Your instructions:
Rewrite the material from its beginning through the line containing "The clock says 3:01", substituting "state" for "confirm" and changing nothing else. Leave the pictures out.

Extracted data entries:
+++
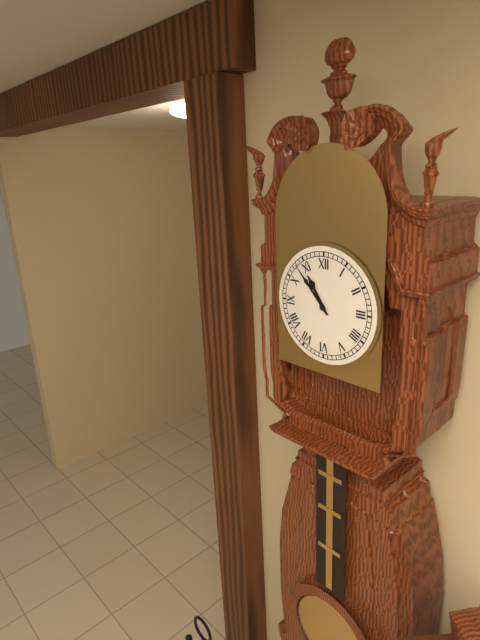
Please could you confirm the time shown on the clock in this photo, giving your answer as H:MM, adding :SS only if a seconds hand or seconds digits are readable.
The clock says 10:53
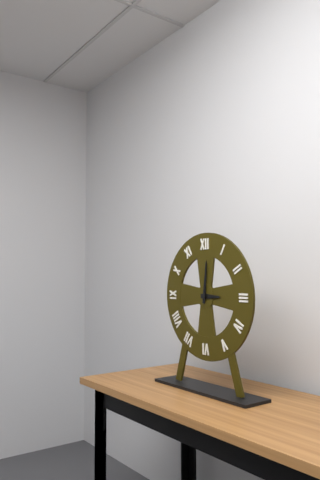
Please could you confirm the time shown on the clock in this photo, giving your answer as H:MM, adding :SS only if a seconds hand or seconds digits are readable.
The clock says 3:01
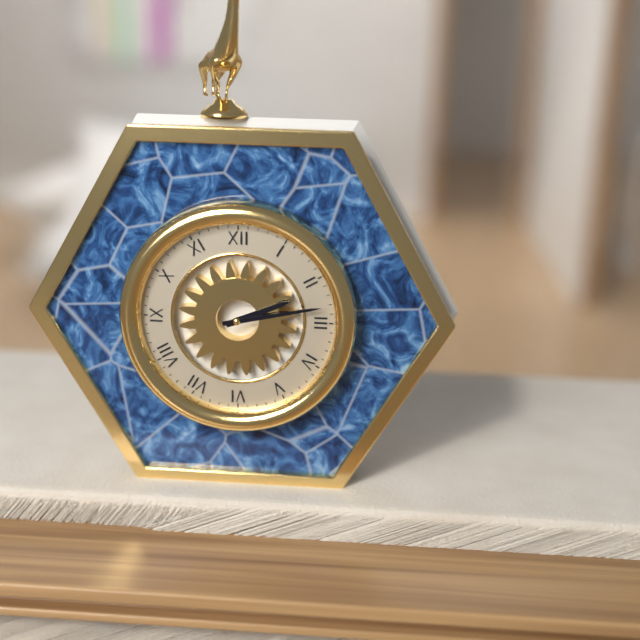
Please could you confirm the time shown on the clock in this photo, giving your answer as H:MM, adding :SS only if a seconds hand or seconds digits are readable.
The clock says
+++
Result of the exercise:
Please could you state the time shown on the clock in this photo, giving your answer as H:MM, adding :SS only if a seconds hand or seconds digits are readable.
The clock says 10:53
Please could you state the time shown on the clock in this photo, giving your answer as H:MM, adding :SS only if a seconds hand or seconds digits are readable.
The clock says 3:01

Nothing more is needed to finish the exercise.